What you are asked to do: Please copy word for word the lines of the data that begin at the line containing "Verzaagservice" and stop after the line containing "EXTRA INFORMATIE", with both of those lines included.

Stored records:
============

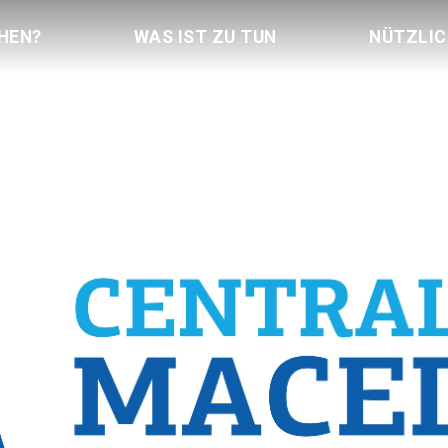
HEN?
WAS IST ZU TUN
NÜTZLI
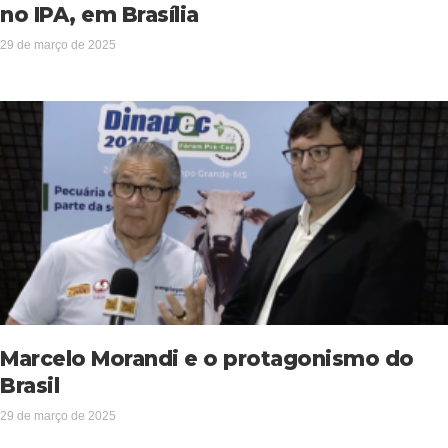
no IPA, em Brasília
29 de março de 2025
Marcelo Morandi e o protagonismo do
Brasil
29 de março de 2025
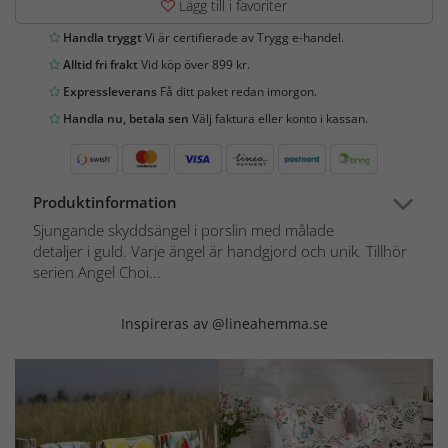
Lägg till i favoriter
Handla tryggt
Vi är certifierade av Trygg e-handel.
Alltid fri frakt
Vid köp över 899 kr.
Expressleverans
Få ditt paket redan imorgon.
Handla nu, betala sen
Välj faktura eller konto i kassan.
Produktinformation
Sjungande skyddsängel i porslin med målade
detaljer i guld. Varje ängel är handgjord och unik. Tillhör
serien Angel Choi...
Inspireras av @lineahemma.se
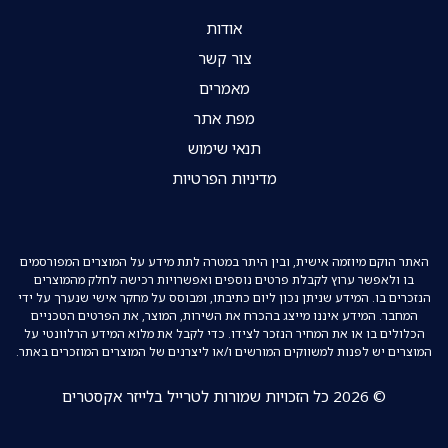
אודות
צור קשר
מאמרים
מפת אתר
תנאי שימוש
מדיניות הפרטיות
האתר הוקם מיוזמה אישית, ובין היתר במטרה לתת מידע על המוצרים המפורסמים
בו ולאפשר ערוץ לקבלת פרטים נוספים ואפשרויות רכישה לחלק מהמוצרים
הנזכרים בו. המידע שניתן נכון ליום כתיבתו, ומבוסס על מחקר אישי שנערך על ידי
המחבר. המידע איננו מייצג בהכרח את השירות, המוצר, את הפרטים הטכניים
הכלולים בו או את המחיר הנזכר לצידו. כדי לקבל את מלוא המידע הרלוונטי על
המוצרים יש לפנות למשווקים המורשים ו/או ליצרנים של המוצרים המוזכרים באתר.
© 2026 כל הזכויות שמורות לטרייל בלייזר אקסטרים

============

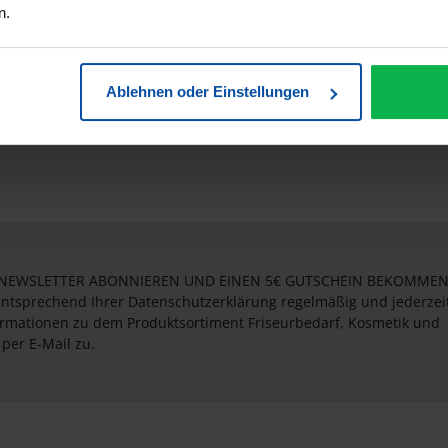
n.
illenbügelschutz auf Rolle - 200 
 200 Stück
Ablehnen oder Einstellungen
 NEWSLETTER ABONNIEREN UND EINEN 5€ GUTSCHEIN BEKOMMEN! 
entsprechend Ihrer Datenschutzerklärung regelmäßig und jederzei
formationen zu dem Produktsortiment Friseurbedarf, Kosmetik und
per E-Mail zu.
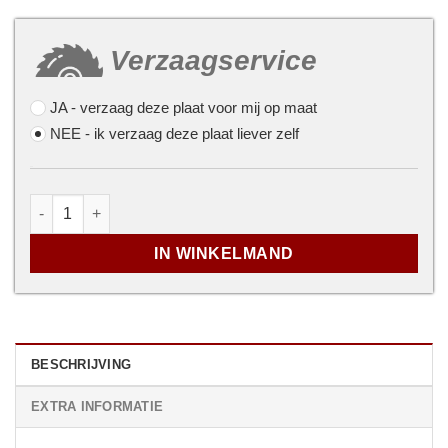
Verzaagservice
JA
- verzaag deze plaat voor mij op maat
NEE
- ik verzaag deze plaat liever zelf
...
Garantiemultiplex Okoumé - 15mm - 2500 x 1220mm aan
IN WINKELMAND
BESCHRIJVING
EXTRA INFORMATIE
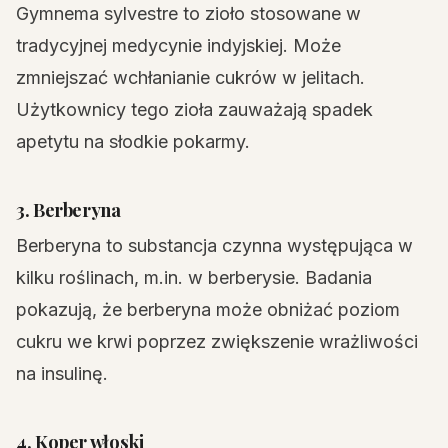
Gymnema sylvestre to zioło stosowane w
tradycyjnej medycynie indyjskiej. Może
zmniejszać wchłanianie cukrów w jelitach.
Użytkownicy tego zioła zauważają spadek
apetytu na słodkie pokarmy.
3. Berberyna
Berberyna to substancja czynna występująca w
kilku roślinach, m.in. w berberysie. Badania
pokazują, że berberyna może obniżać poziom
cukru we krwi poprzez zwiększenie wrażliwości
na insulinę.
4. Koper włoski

============

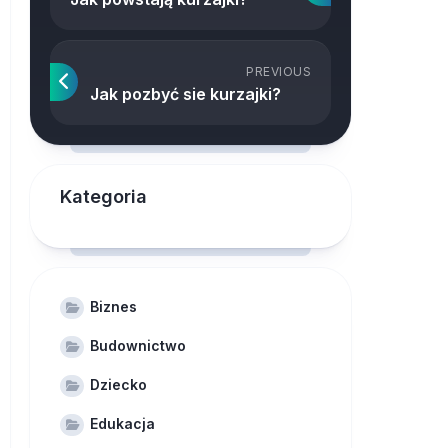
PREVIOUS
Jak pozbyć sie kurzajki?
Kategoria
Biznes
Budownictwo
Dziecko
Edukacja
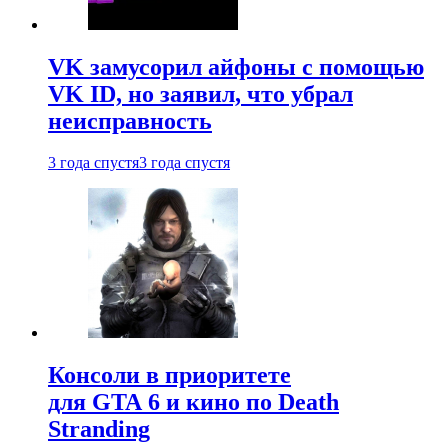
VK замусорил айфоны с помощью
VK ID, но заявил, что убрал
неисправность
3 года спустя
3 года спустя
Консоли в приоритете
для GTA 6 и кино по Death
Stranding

============

Reply to the task:
Verzaagservice
JA
- verzaag deze plaat voor mij op maat
NEE
- ik verzaag deze plaat liever zelf
...
Garantiemultiplex Okoumé - 15mm - 2500 x 1220mm aan
IN WINKELMAND
BESCHRIJVING
EXTRA INFORMATIE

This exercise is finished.